▸ **ASSIGNMENT**
Please set down the data word for word; images do not go in the copy.

▸ **INFORMATION SUPPLIED**
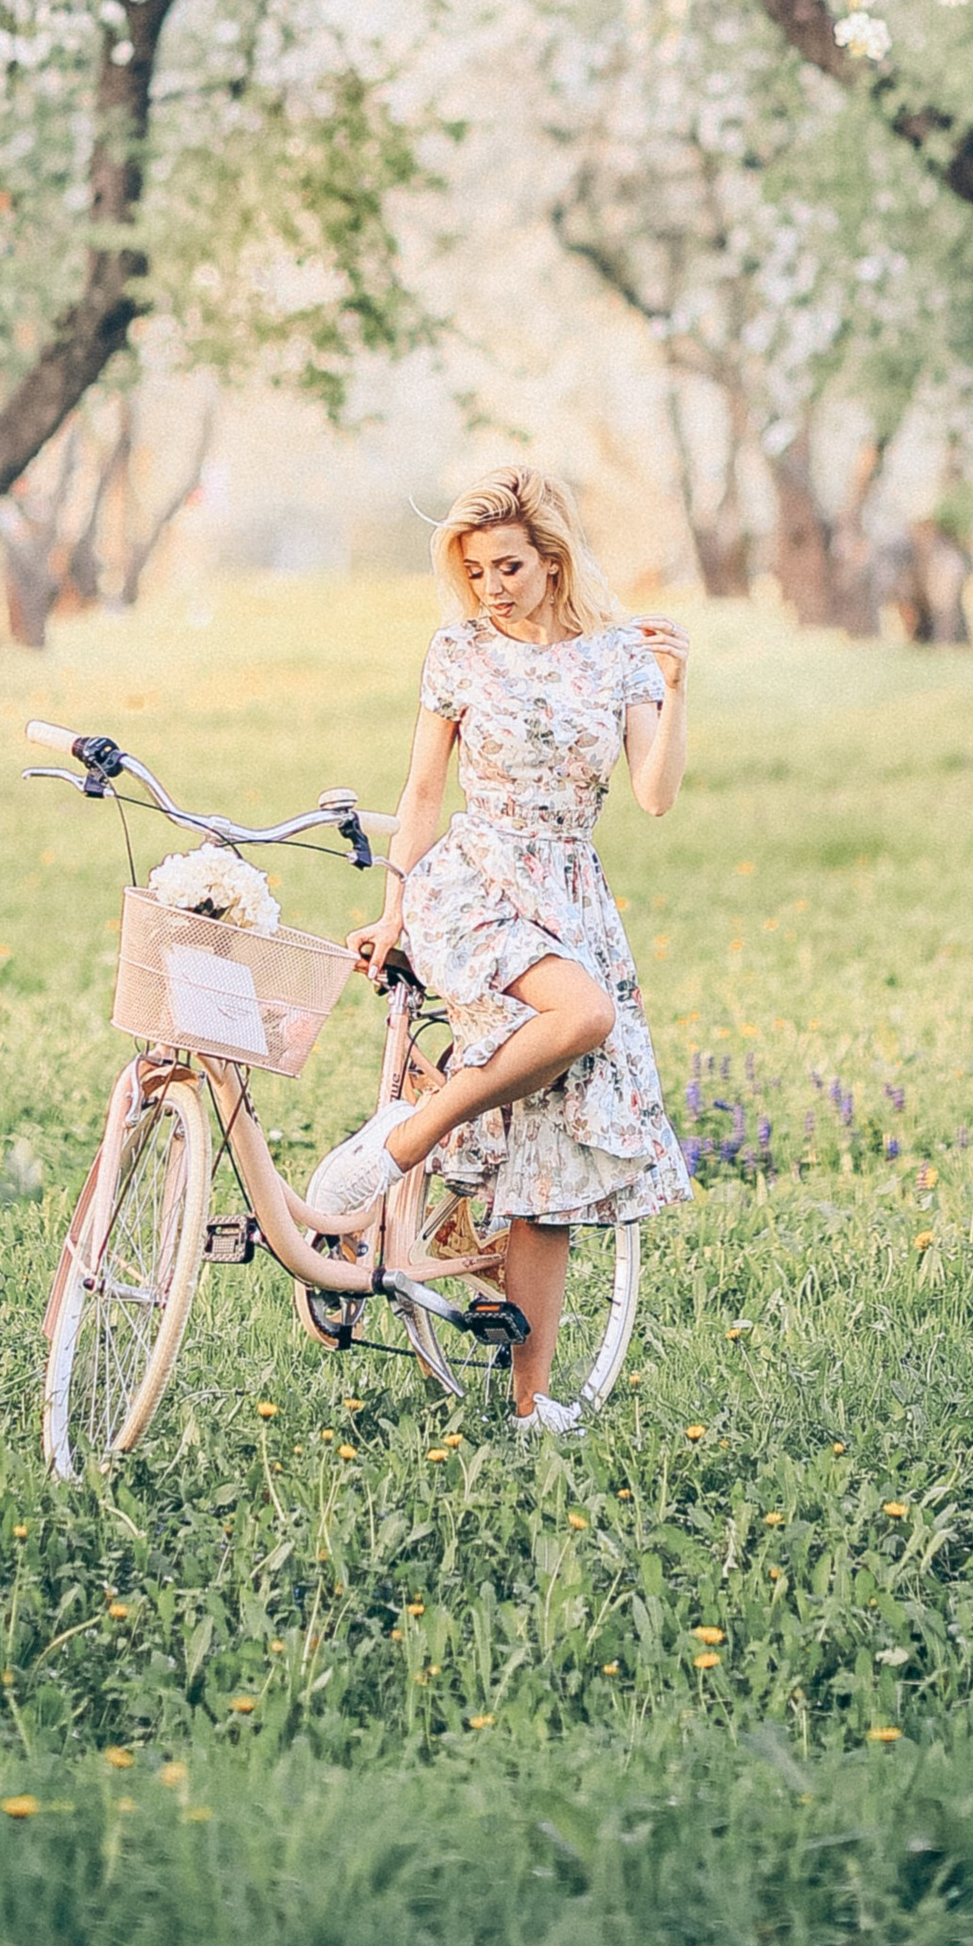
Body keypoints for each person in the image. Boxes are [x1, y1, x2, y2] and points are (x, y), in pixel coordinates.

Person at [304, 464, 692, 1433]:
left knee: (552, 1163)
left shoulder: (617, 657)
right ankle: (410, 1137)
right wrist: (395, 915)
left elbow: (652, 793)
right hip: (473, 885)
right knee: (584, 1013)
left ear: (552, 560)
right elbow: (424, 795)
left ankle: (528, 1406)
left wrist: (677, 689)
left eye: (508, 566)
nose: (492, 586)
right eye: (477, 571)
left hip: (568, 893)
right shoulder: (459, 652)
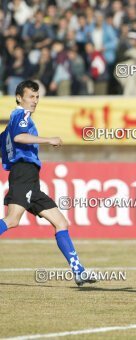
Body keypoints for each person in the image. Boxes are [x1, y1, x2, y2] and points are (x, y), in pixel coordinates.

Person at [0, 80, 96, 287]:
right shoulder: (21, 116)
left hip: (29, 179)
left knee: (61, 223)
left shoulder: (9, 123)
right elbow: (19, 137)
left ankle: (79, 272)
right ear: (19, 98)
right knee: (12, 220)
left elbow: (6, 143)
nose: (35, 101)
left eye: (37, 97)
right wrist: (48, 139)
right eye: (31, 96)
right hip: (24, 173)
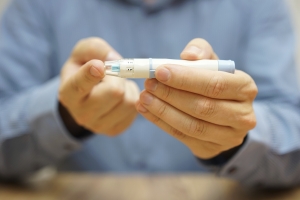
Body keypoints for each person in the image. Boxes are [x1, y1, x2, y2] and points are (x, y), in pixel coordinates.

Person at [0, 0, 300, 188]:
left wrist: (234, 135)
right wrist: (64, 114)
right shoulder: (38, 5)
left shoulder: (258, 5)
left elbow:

▸ **WRITTEN RESPONSE**
Body keypoints for each person in the image. Boxes are [x1, y1, x2, y2] and points are (x, y), in pixel coordinates.

Person at [304, 464, 692, 1433]:
left knee: (552, 1163)
left shoulder: (617, 657)
right ankle: (410, 1137)
right wrist: (395, 915)
left elbow: (652, 793)
right hip: (473, 885)
right knee: (584, 1013)
left ear: (552, 560)
right elbow: (424, 795)
left ankle: (528, 1406)
left wrist: (677, 689)
left eye: (508, 566)
nose: (492, 586)
right eye: (477, 571)
left hip: (568, 893)
right shoulder: (459, 652)
Body keypoints for each person in the image. Boxes are [x1, y1, x2, y2] and points are (x, y), in pixel coordinates.

Person at [0, 80, 96, 287]:
right shoulder: (21, 116)
left hip: (29, 179)
left knee: (61, 223)
left shoulder: (9, 123)
right elbow: (19, 137)
left ankle: (79, 272)
right ear: (19, 98)
right knee: (12, 220)
left elbow: (6, 143)
nose: (35, 101)
left eye: (37, 97)
right wrist: (48, 139)
right eye: (31, 96)
right hip: (24, 173)
Body keypoints for each person in the image. Boxes are [x1, y1, x2, y2] and points are (x, y), in pixel coordinates.

Person at [0, 0, 300, 188]:
left wrist: (234, 135)
right wrist: (64, 114)
right shoulder: (38, 5)
left shoulder: (258, 5)
left elbow:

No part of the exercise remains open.